(9-10 luglio 2024) Con una maratona di 24 ore ininterrotte d’Aula per superare l’ostruzionismo della destra, abbiamo approvato in Assemblea la richiesta di referendum per abrogare la legge sbagliata e divisiva dell’Autonomia differenziata firmata Calderoli. Approvata anche, in subordine, una richiesta di quesito che obbligherebbe Parlamento e Governo a definire e finanziare i Livelli essenziali delle prestazioni per tutto il Paese prima di devolvere qualsiasi funzione. Come stabilito dalla Costituzione, col voto di cinque Consigli regionali sarà possibile chiedere l’indizione del referendum. Dopo l’Emilia-Romagna e la Campania, dunque, saranno chiamate a pronunciarsi anche altre Regioni e Toscana, Puglia e Sardegna hanno già annunciato la propria adesione a questa iniziativa che, lo ricordo, si aggiunge al già avvenuto deposito del quesito abrogativo in Cassazione da parte del PD insieme alle altre forze di opposizione, sia politiche che civiche e sindacali.
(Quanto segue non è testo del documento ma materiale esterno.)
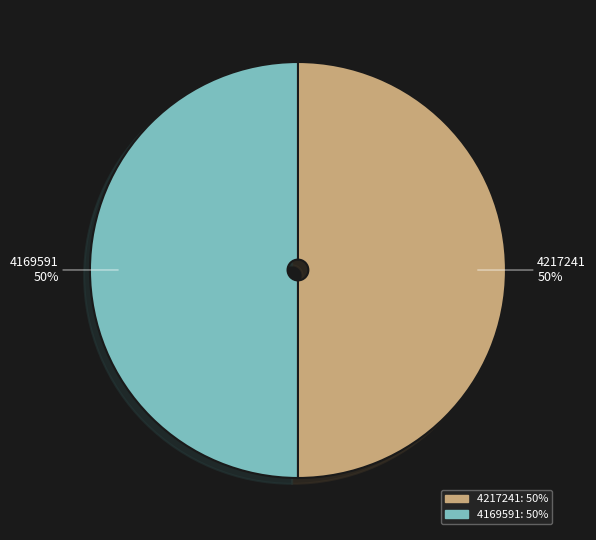

Is it true that 4169591 is 37% of the pie?

False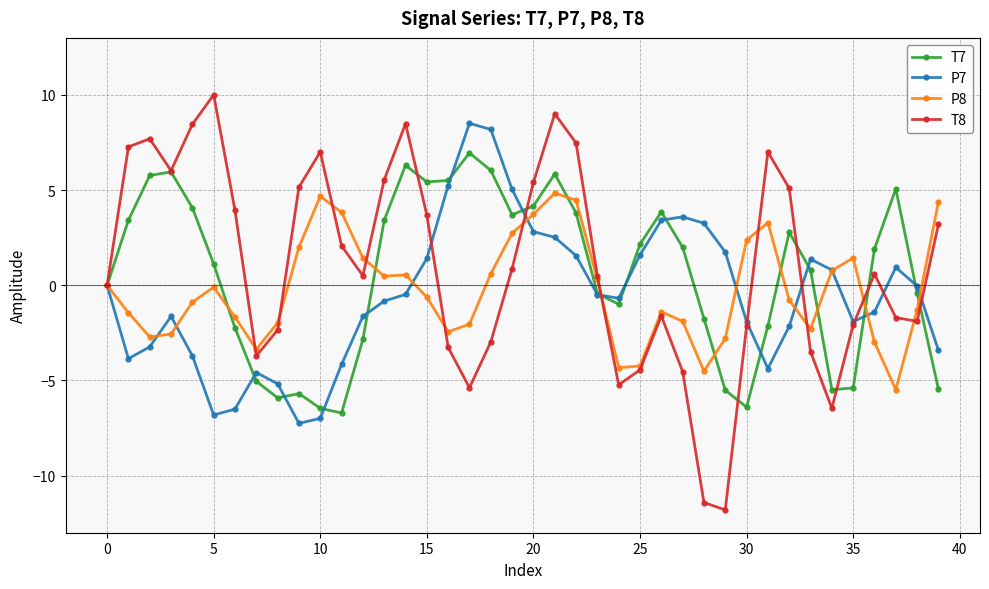

Count the number of data series in this chart.

4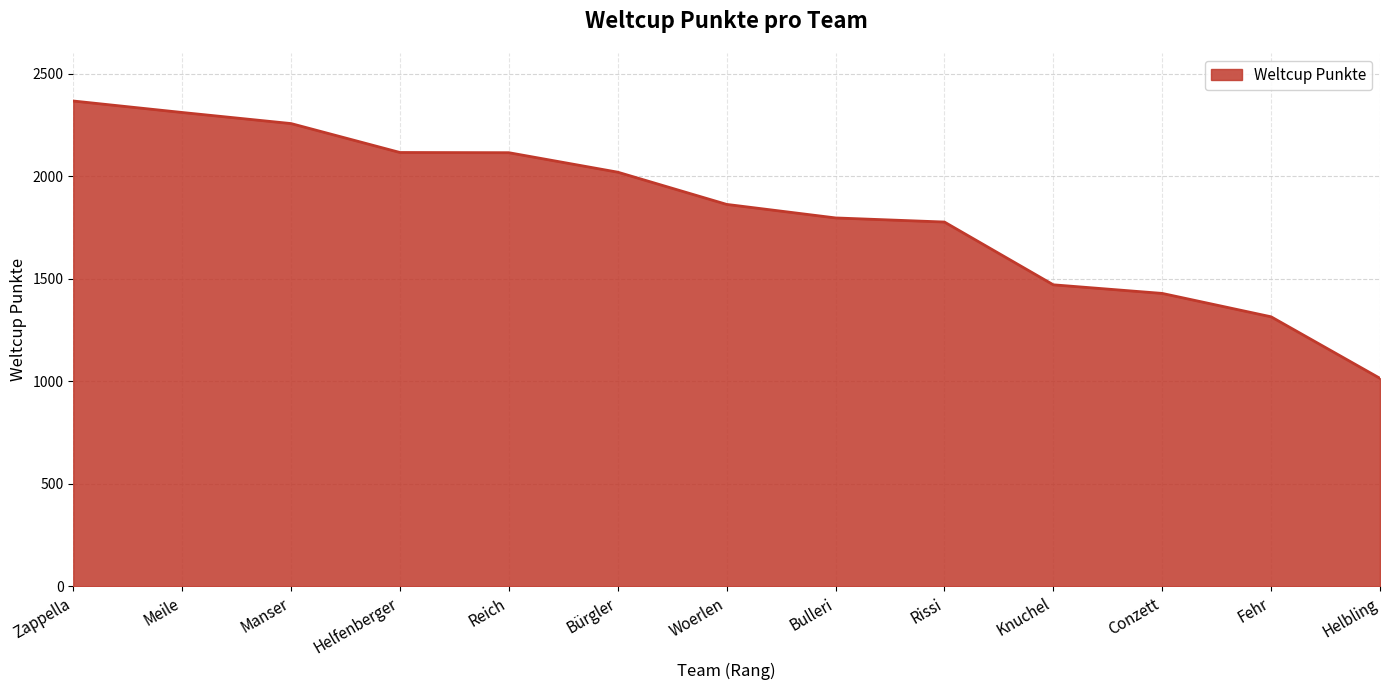

Read the value at Rissi, to the nearest 100.

1800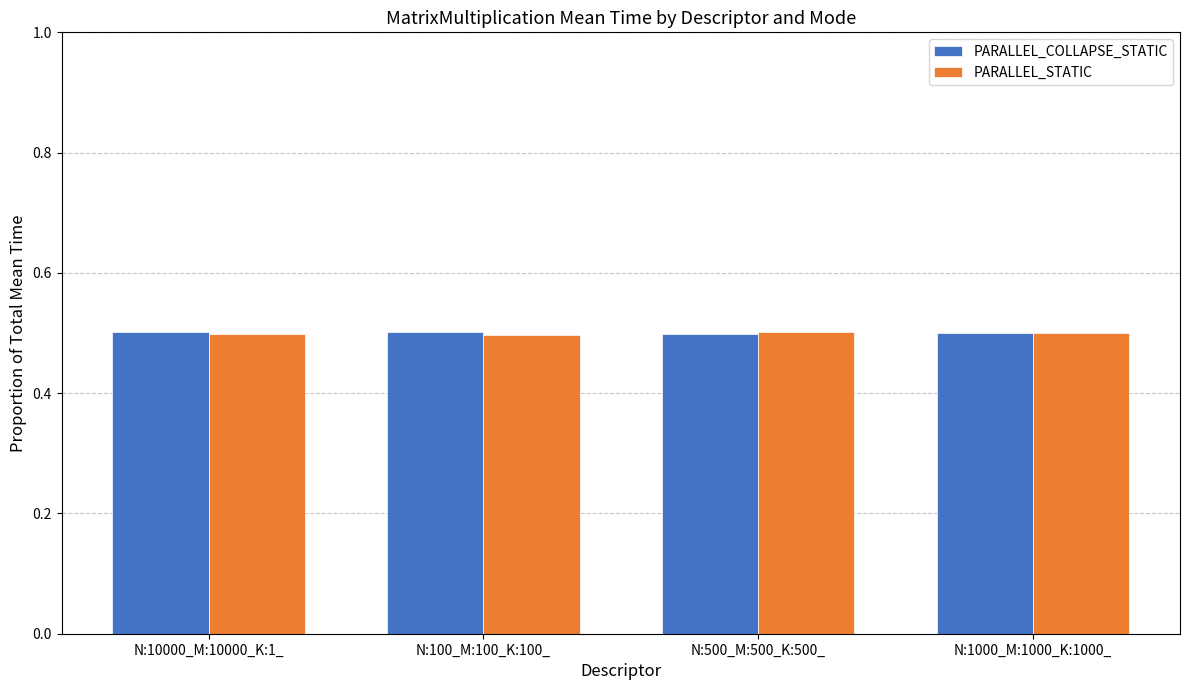

Reading left to right, list all the values displayed in this chart.

PARALLEL_COLLAPSE_STATIC: 0.5	0.5	0.5	0.5
PARALLEL_STATIC: 0.5	0.5	0.5	0.5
La nostra lotta unitaria sarà pervasiva, contro una legge che spacca l’Italia. Invece che investire in coesione e nel superamento di diseguaglianze che sono una zavorra per il Paese, il Governo Meloni lascia che un alleato di governo pianti una bandiera ideologica che dice a chiare lettere: “non siete tutti uguali”. Mancante non solo di finanziamenti ma di una regia istituzionale centralizzata e non politicizzata, ovvero super partes, la riforma leghista per l’autonomia differenziata incentiva distanze tra territori senza offrire alla cittadinanza nessuna protezione e garanzia di accesso universalistico a servizi e diritti essenziali. In un Paese già diseguale chi è discriminato rischia di perdere ulteriore terreno e ogni speranza di riscatto e partecipazione.

Esempi precisi di arretramento riguardano in particolare le ragazze e le donne, perché la potestà regionale esclusiva in materia di sanità andrà a colpire i servizi consultoriali di salute e l’esercizio del diritto di scelta per una maternità consapevole, che già fanno registrare violazioni palesi della legge 194/78 nelle regioni dove la destra governa. Così il diritto allo studio e al lavoro, su cui tanto ci sarebbe da fare e investire perché sia esigibile da parte di tutte, verrà ulteriormente limitato dalla mancanza cronica in molti territori di servizi pubblici di sostegno, assistenza e cura, di nido, scolastici e formativi. Che garanzie offre il Governo, in assenza di livelli di prestazione finanziati ed egualitari, per scongiurare il rischio che al Sud e in altre zone la marginalità femminile e giovanile non aumenti? Non ci aspettiamo risposta, purtroppo. Le Democratiche sono già impegnate attivamente e trasversalmente, dentro e fuori le istituzioni, a fermare questo attacco alla coesione nazionale, ai diritti sociali e democratici, alle prospettive di crescita.